The maids on the lower rungs of the ladder seldom saw their
employers. If they happened to meet one or other of them about the house, her ladyship
would ask kindly how they were getting on and how their parents were; or his
lordship would smile and make some mild joke if he happened to be in a good
humour. The upper servants were their real mistresses, and they treated
beginners as a sergeant treated recruits, drilling them well in their duties by
dint of much scolding; but the girl who was anxious to learn and did not mind
hard work or hard words and could keep a respectful tongue in her head had
nothing to fear from them.
The food of the maids in those large establishments was
wholesome and abundant, though far from dainty. In some houses they would be
given cold beef or mutton, or even hot Irish stew for breakfast, and the midday
meal was always a heavy one, with suet pudding following a cut from a hot
joint.
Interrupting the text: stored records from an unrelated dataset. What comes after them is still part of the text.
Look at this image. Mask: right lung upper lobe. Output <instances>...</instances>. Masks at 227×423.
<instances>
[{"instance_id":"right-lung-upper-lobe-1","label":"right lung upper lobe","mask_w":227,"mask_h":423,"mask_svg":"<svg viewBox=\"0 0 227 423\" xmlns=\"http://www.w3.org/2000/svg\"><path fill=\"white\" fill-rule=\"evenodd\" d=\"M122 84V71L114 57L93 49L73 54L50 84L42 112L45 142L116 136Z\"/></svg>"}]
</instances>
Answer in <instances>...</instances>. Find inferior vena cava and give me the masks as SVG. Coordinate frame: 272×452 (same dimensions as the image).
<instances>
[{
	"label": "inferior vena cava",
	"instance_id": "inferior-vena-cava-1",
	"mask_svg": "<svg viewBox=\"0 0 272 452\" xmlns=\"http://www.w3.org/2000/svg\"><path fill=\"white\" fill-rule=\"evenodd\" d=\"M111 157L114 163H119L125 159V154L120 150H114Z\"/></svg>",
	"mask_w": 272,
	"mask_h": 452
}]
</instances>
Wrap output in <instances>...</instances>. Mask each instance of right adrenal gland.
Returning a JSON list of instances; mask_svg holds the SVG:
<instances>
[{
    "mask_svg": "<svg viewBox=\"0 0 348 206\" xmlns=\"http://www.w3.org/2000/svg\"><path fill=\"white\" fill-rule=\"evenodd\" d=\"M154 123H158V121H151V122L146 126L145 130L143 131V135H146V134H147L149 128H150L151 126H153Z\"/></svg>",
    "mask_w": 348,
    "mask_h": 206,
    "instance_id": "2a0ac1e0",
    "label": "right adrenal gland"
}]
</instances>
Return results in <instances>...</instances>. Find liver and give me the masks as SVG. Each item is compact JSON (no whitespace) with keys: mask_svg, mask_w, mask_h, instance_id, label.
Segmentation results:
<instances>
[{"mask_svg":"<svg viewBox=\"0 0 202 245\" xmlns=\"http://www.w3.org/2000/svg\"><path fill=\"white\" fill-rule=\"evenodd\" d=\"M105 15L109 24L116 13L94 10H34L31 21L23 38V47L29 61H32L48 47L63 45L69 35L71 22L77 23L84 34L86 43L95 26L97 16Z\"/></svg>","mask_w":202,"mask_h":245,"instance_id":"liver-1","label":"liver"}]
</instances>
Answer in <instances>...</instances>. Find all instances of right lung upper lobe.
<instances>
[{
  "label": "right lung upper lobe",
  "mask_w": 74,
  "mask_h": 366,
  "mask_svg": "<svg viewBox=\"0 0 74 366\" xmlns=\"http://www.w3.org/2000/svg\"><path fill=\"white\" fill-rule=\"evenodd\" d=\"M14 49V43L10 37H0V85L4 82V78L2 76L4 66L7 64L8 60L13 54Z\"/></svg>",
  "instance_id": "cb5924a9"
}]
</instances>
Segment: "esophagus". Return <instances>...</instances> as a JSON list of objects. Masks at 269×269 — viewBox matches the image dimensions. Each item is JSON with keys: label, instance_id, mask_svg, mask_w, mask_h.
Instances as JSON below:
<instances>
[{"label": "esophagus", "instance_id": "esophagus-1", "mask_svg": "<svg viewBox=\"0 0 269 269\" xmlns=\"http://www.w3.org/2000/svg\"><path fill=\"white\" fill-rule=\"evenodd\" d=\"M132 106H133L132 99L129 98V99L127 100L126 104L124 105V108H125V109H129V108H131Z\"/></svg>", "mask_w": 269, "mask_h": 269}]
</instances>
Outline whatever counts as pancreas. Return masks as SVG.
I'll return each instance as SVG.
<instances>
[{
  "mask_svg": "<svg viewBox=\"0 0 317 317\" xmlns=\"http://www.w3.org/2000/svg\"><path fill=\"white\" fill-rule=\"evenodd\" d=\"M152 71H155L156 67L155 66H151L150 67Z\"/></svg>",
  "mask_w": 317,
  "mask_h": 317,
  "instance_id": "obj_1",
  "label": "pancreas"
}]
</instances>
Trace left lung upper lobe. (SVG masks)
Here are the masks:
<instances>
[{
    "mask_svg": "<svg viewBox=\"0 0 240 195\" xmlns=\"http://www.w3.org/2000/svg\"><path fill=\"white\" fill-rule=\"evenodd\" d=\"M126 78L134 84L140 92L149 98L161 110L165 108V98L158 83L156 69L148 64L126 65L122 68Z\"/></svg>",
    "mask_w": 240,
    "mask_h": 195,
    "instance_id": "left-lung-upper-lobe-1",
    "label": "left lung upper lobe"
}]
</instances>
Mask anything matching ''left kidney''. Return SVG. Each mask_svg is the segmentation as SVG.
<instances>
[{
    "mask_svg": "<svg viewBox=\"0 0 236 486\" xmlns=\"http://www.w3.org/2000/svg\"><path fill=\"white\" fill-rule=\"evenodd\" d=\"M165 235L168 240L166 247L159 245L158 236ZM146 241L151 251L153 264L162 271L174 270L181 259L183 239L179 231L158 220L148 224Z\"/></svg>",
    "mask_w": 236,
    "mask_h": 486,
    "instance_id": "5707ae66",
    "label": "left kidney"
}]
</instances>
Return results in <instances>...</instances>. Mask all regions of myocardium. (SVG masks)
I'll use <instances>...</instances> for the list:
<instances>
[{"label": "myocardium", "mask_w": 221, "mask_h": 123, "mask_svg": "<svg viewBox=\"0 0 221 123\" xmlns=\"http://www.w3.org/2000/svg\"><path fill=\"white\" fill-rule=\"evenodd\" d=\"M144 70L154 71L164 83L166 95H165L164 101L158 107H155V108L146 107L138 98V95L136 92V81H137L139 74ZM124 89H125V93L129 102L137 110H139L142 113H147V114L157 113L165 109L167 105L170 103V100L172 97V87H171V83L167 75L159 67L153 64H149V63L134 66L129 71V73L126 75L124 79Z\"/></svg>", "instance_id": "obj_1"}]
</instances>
Their bedrooms were poor according to modern standards; but, sleeping in
a large attic, shared with two or three others, was not then looked upon as a
hardship, provided they had a bed each and their own chest of drawers and
washstands. The maids had no bathroom. Often their employers had none either.
Some families had installed one for their own use; others preferred the
individual tub in the bedroom. A hip-bath was part of the furniture of the
maids' room. Like the children of the family, they had no evenings out, unless
they had somewhere definite to go and obtained special leave. They had to go to
church on Sunday, whether they wanted to or not, and had to leave their best
hats with the red roses and ostrich tips in the boxes under their beds and
'make frights of themselves' in funny little flat bonnets. When the Princess of
Wales, afterwards Queen Alexandra, set the fashion of wearing the hair in a
curled fringe over the forehead, and the fashion spread until it became
universal, a fringe was forbidden to maids. They must wear their hair brushed
straight back from their brows. A great hardship.